For a while, there was a hole in the wall of a men’s room stall on the third floor of South Campus East. You can still see the outline of scratches and misshapen plaster where it used to be. It mocks all those who pass through, endlessly begging the question, “Why does this institution still bother?”
The dorm was conceived as an attempt at both expanding the University’s presence south of the Midway and also providing new housing for students in the defunct Shoreland dorm. Designed by architect group Goody Clancy and Associates, South Campus arrived on this campus well past both its original time frame and budget. Despite that, the administration maintained a veneer of positivity where its pet project was concerned.
Katie Callow-Wright, then director of undergraduate housing, said, “The transparency and openness is not just so that you can see from the outside that there’s a vibrancy—that it’s a social hub—but also so that if you’re on the second floor or the fifth floor, you can look into the courtyard and see that there’s a social life all around you.” If that means spying on people in common rooms from your dorm window in the dead of night, then this particular goal has been a resounding success.
South Campus Residence Hall has always seemed like the unwanted stepchild of the University, never even granted the dignity of a name. No; upon its opening in 2009, the building maintained its placeholder title. Now, almost five years later, with the original generation of South Campus residents recently graduated, that placeholder name has stuck.
Five years. Five years of breakdown and decay. Five years of duct tape building up on the stairwell handrails. Five years of courtyard doors blowing open on windy days, threatening the welfare of the students huddling within their lounges. Five years that saw at least one student banished for letting his peers in through a window. Five years of a dining hall whose transgressions were not discovered for four. Five years bookended by fire.
Perhaps the writing was on the wall before the dorm was even completed, when a generator fire occurred during construction in 2009, drawing 37 fire trucks to the building in order to douse the flames. And then this past fall quarter, as finals week plodded on and the snow fell, residents were sent outside on two consecutive nights by fire alarms, both as a result of fires in the dining hall and in the dorm itself.

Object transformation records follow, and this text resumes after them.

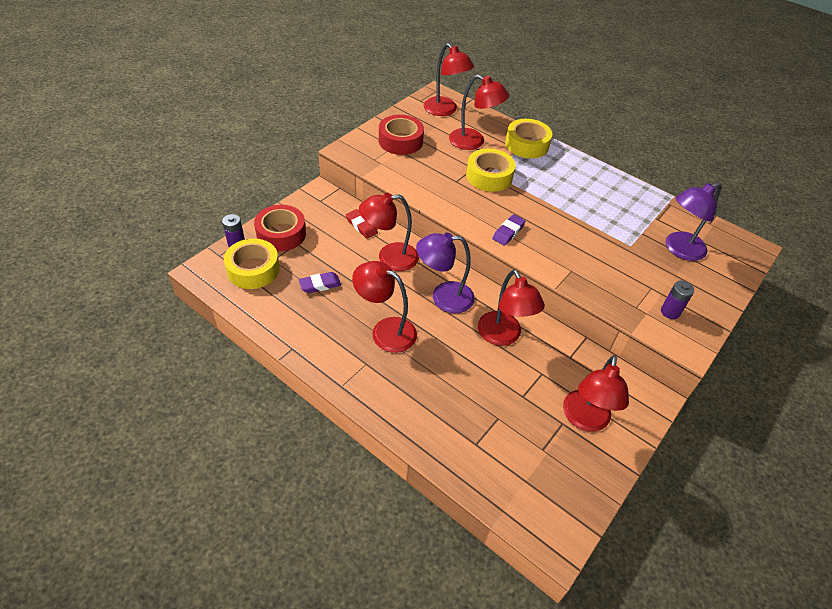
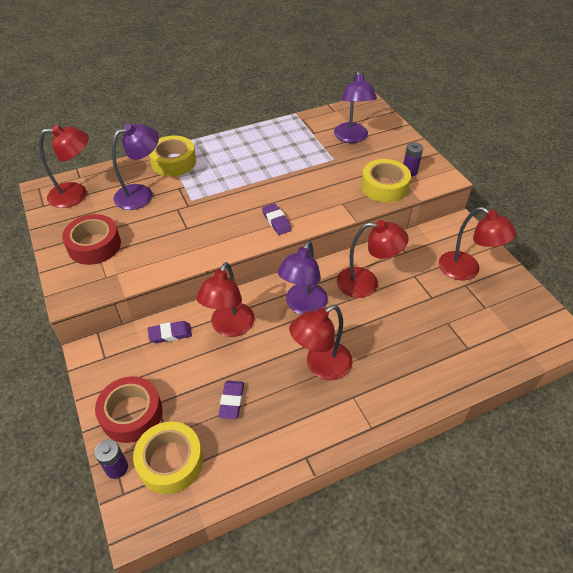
camera: 60 degrees left, 0 degrees up
red eraser [346,209,378,239] -> purple eraser [148,321,192,343]
red lamp [449,75,509,150] -> purple lamp [112,124,159,210]
yellow tape [466,148,516,192] -> yellow tape moved to [361,159,411,203]

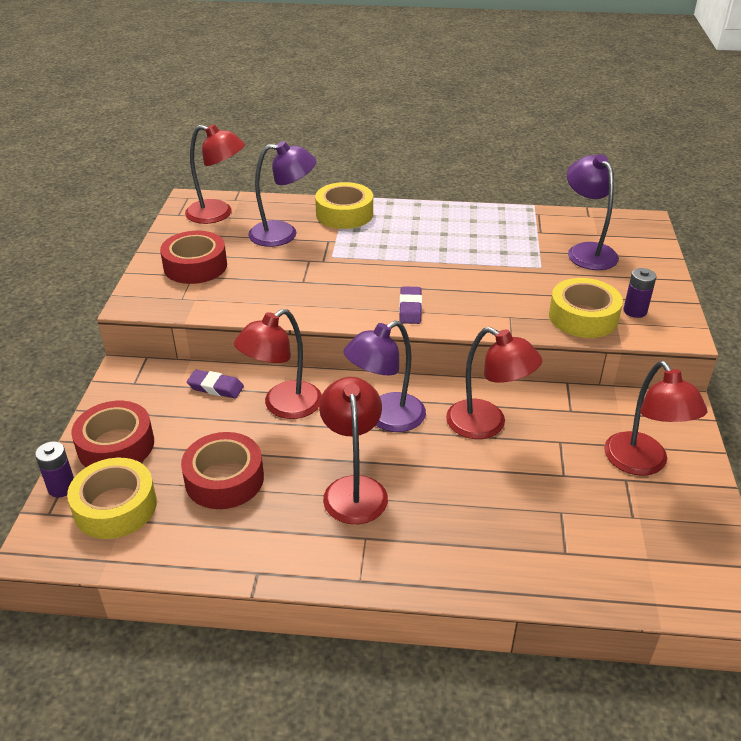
camera: 30 degrees right, 10 degrees down
purple eraser [218,381,244,419] -> red tape [181,432,264,509]
red lamp [289,305,352,380] -> red lamp turned 90 degrees clockwise [319,377,388,524]
purple lamp [334,70,377,143] -> purple lamp turned 135 degrees clockwise [567,154,619,270]

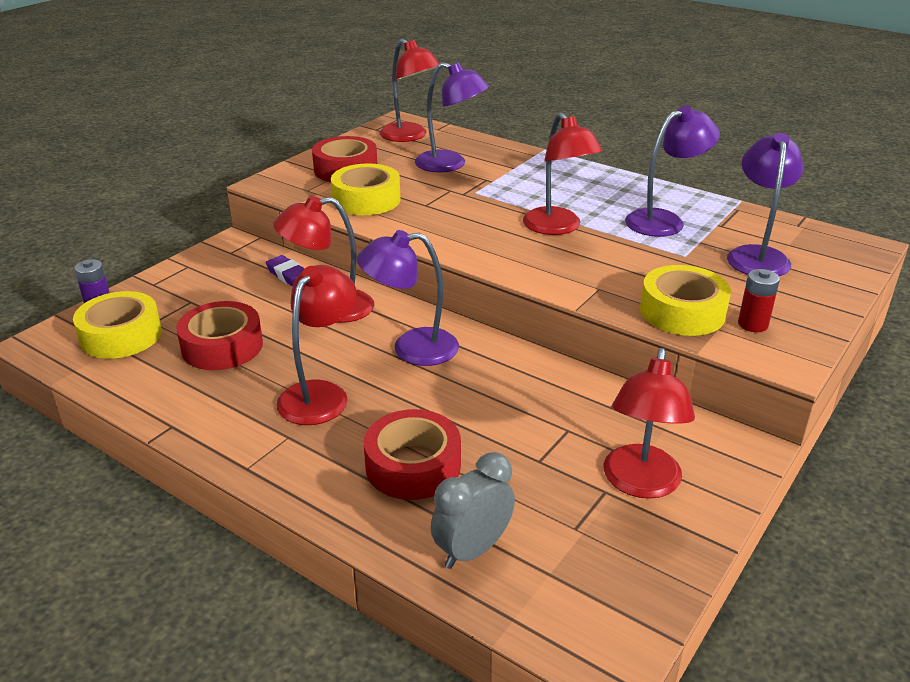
camera: 30 degrees right, 5 degrees down
red tape [71,401,154,467] -> red tape moved to [364,409,461,500]
yellow tape [315,182,373,229] -> yellow tape moved to [331,163,401,215]
purple eraser [399,286,422,324] -> none
red lamp [446,327,542,439] -> red lamp moved to [523,113,603,235]
purple battery [624,268,656,318] -> red battery [738,269,780,332]
none -> grey clock [431,452,515,569]
none -> purple lamp [625,105,720,237]

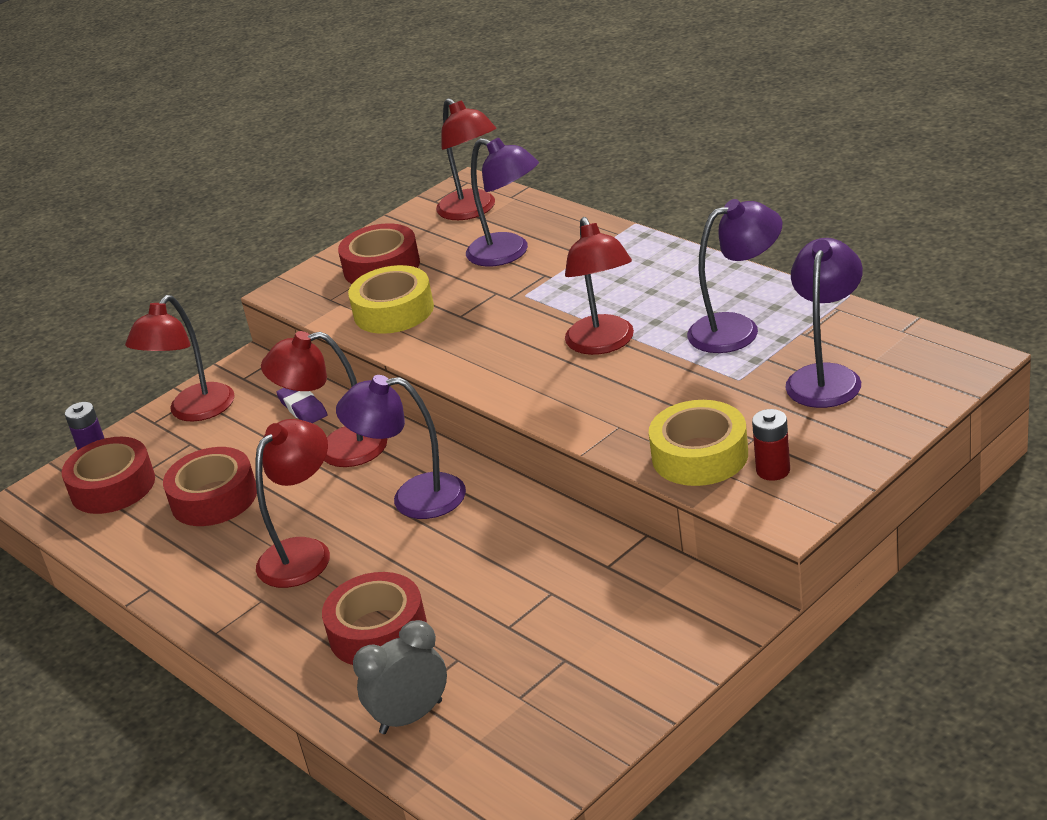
camera: 15 degrees right, 0 degrees up
yellow tape [73,291,162,359] -> red tape [62,437,155,514]
red lamp [604,348,695,499] -> red lamp moved to [125,295,235,422]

It all could have ended one of those nights. Or a few weeks earlier, when tornado sirens blared in the distance and water poured onto the windows. Students sat in their lounges, barring the courtyard doors against the unrelenting wind. They used makeshift contraptions made of chairs and scarves, the products of the best and brightest young minds from around the world. They failed. South Campus was waiting, its delicate, glassy exterior vulnerable to the wrath of mother nature.

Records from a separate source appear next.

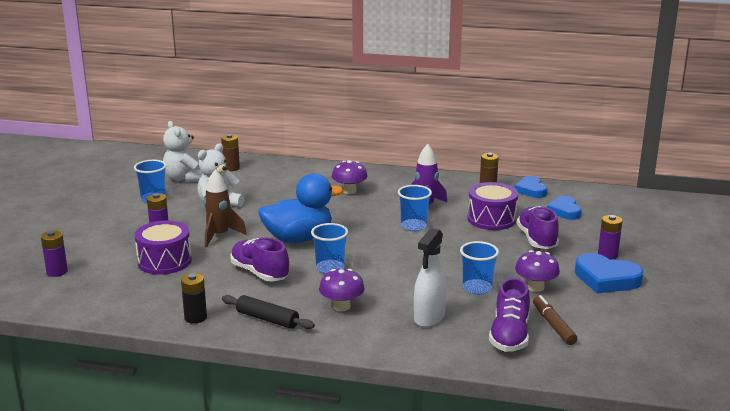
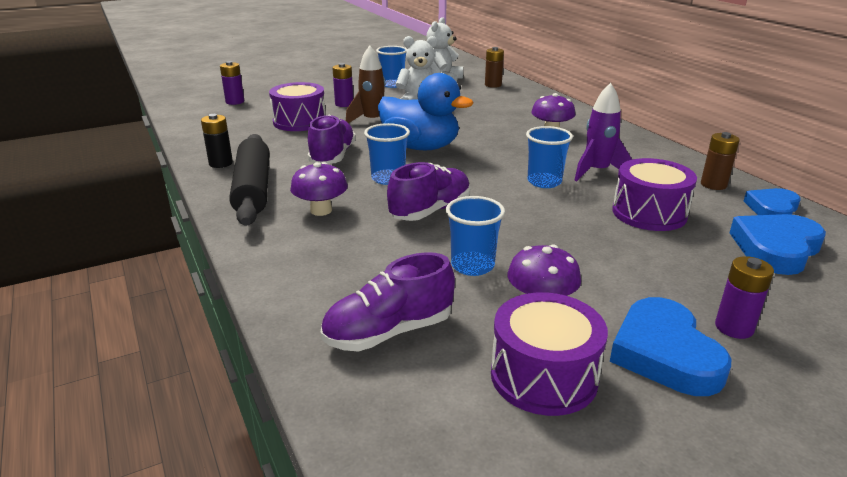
camera: 50 degrees right, 5 degrees up
black rolling pin [222,295,315,329] -> black rolling pin [229,134,269,226], size x1.62
white spray bottle [414,228,447,327] -> none
purple shoe [517,206,559,249] -> purple shoe moved to [387,162,470,221]
brown marker [533,295,577,345] -> none
blue heart [547,196,581,220] -> blue heart [730,214,826,275], size x1.50
none -> purple drum [491,292,608,416]

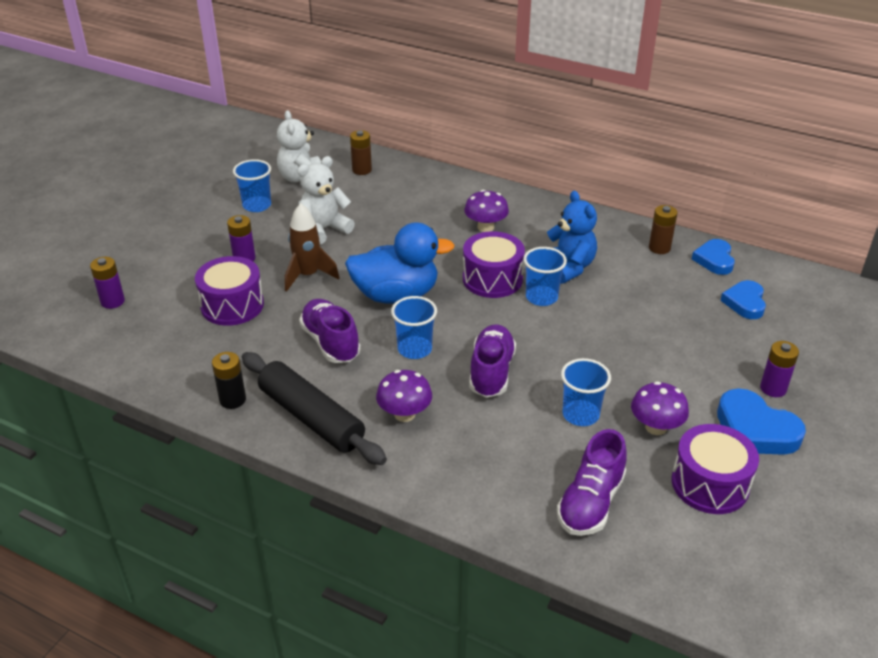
camera: 35 degrees left, 10 degrees up
purple rocket [574,83,632,181] -> blue teddy bear [547,191,597,284]
purple drum [612,158,697,231] -> purple drum moved to [463,231,525,298]
blue heart [730,214,826,275] -> blue heart [720,280,766,319], size x0.67

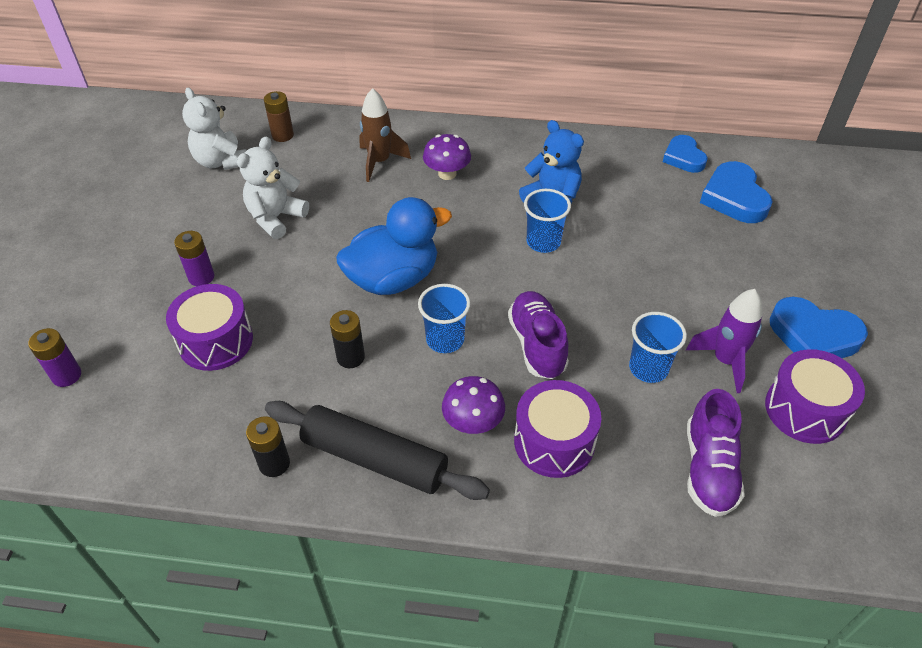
camera: 20 degrees left, 10 degrees up
blue cup [233,159,271,212] -> none
brown rocket [285,203,339,291] -> brown rocket moved to [359,88,411,182]
purple shoe [299,299,361,363] -> black battery [330,310,365,368]
purple drum [463,231,525,298] -> purple drum moved to [514,380,601,478]
purple mushroom [631,381,689,435] -> purple rocket [686,289,763,393]
brown battery [649,205,678,254] -> none
blue heart [720,280,766,319] -> blue heart [700,161,773,223], size x1.50
purple battery [760,341,799,397] -> none

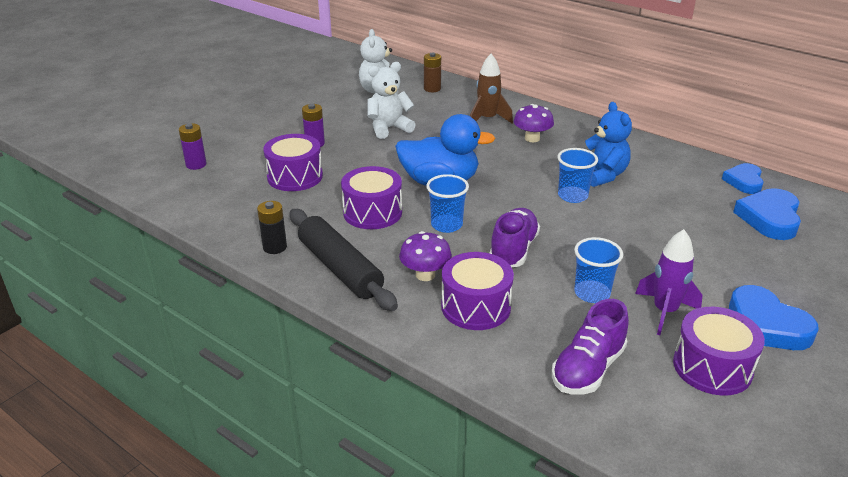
camera: 30 degrees right, 15 degrees down
black battery [330,310,365,368] -> purple drum [341,166,402,229]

Eventually the skies cleared and the sirens grew silent. That day was not to be the last day of South Campus. But that day is coming. As a new campus rises in the north, the administration needs to take a step outside into the sub-sub-zero air and take a look at what they have before them. In the 21st century, this university needs to stand for innovation. That’s what led it to build South Campus those five long, long years ago. It is time to take those steps again, and finally put this giant glass tomb out to pasture. We’ll always have the memories, but we have to know when to say goodbye.
This article runs as a satirical entry to Volume III, Issue I of the Maroon’s Historical Issue, which marks our 122nd year.